Doctors sound alarm as deadly tick-borne virus re-emerges in China, kills 7 so far
As if Covid-19 wasn’t enough, Chinese doctors are warning that the country’s population is threatened by yet another virus. The infection is passed by tick bites, but could also be transmitted between humans, experts say.
The SFTS virus has already infected around 60 people this year in China’s eastern Jiangsu and Anhui Provinces, and seven of them have died.
Symptoms of the potentially deadly infection include fever, cough, fatigue, nausea, and vomiting, as well as a decline in white blood cells.
SFTS isn’t exactly new, as the first cases of the tick-borne disease were reported in rural parts of the Hubei and Henan provinces back in 2009, and Chinese virologists isolated its pathogen in 2011.

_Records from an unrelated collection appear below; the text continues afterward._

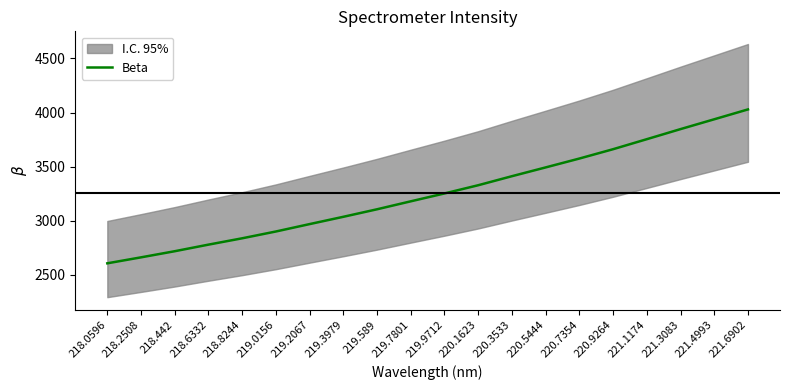

What is the greatest value displayed?

4028.9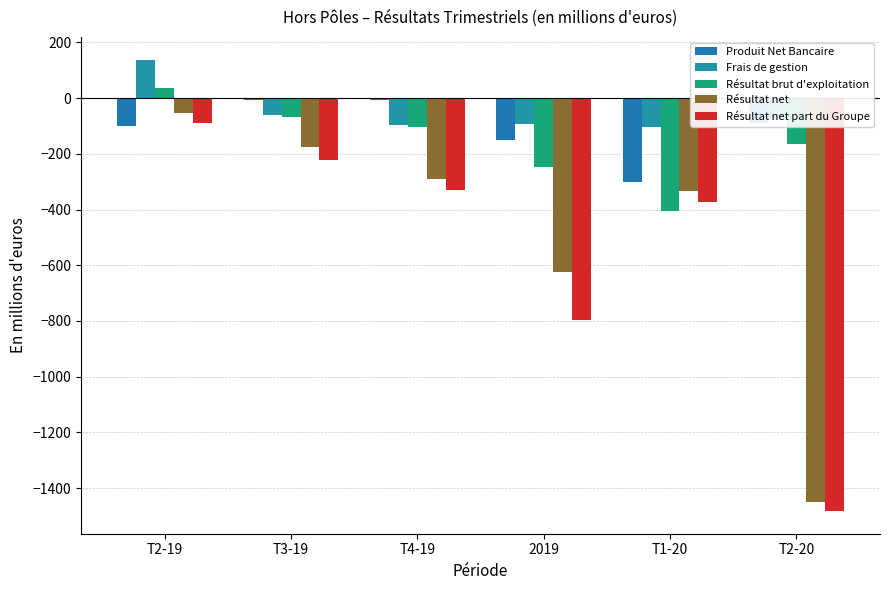

How many groups of bars are there?

6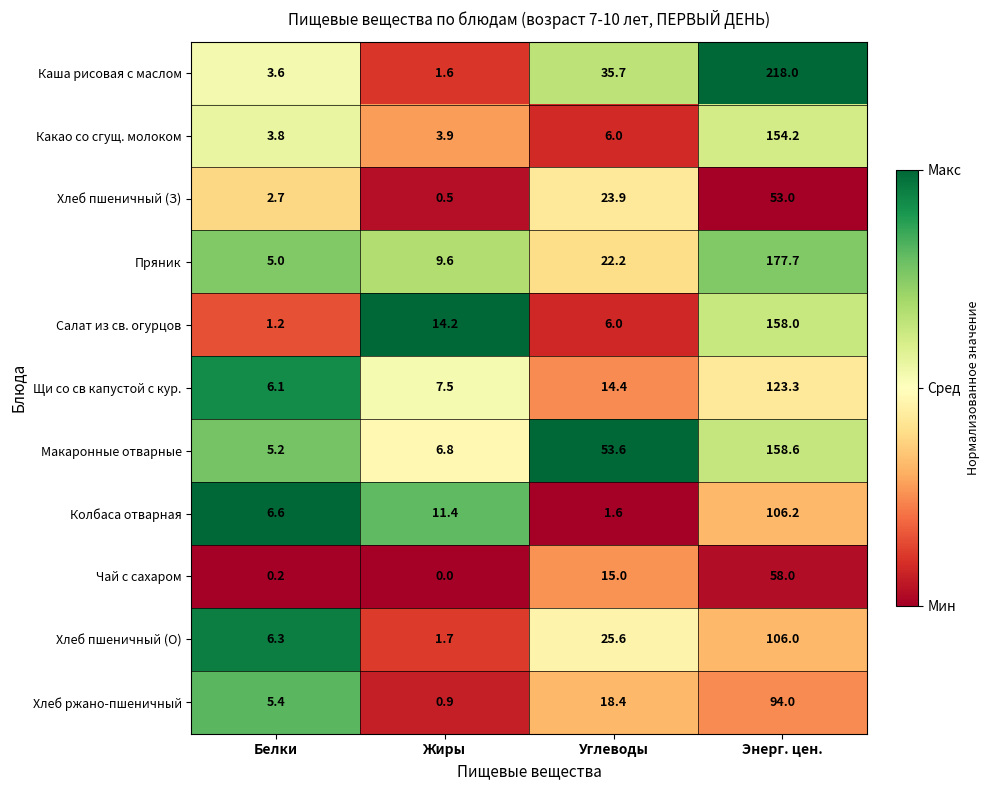

What is the sum of the Какао со сгущ. молоком values at Энерг. цен. and Жиры?

158.1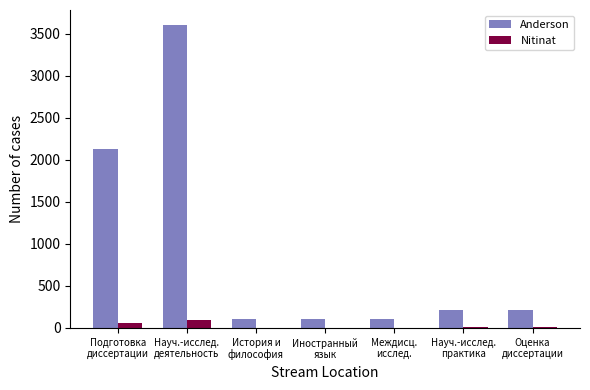

What are all the series names shown in the legend?

Anderson, Nitinat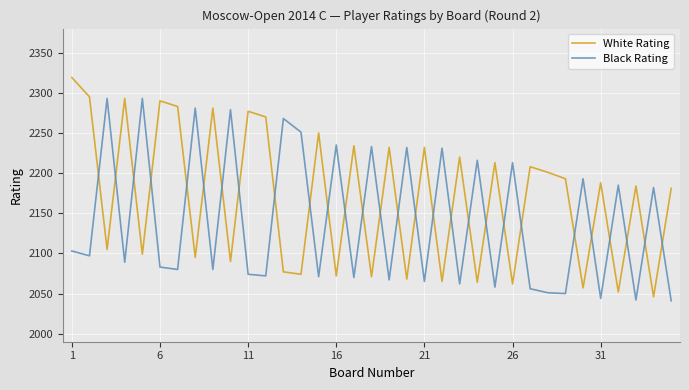

Which series has the largest range (max minus min)?

White Rating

The current case fatality rate of the re-emerging disease is between approximately 16 and 30 percent, according to the China Information System for Disease Control and Prevention.
While the infection is primarily transmitted through tick bites, transition between humans cannot be excluded, Sheng Jifang, a doctor from a hospital under Zhejiang University, told the Global Times, explaining that it could be passed through blood or mucous.
A 2015 outbreak of the same virus in Japan and South Korea had a mortality rate of more than 30 percent in both countries. The virus is known to be particularly harmful for older or immunocompromised people.
The doctors also warn that tick bites are a major transmission route not only for SFTS, but other infections as well. They say there is no reason to panic, however, if people exercise caution.
In 2018, the World Health Organization included SFTS on its list of the diseases prioritized for research together with the likes of Ebola, SARS and Zika. Those viruses were singled out due to their high potential to cause a public health emergency and lack of efficacious drugs or vaccines against them.
In December, China’s Wuhan became the epicenter of the coronavirus outbreak, with the disease quickly spreading around the globe, infecting 19 million and killing more than 719,000.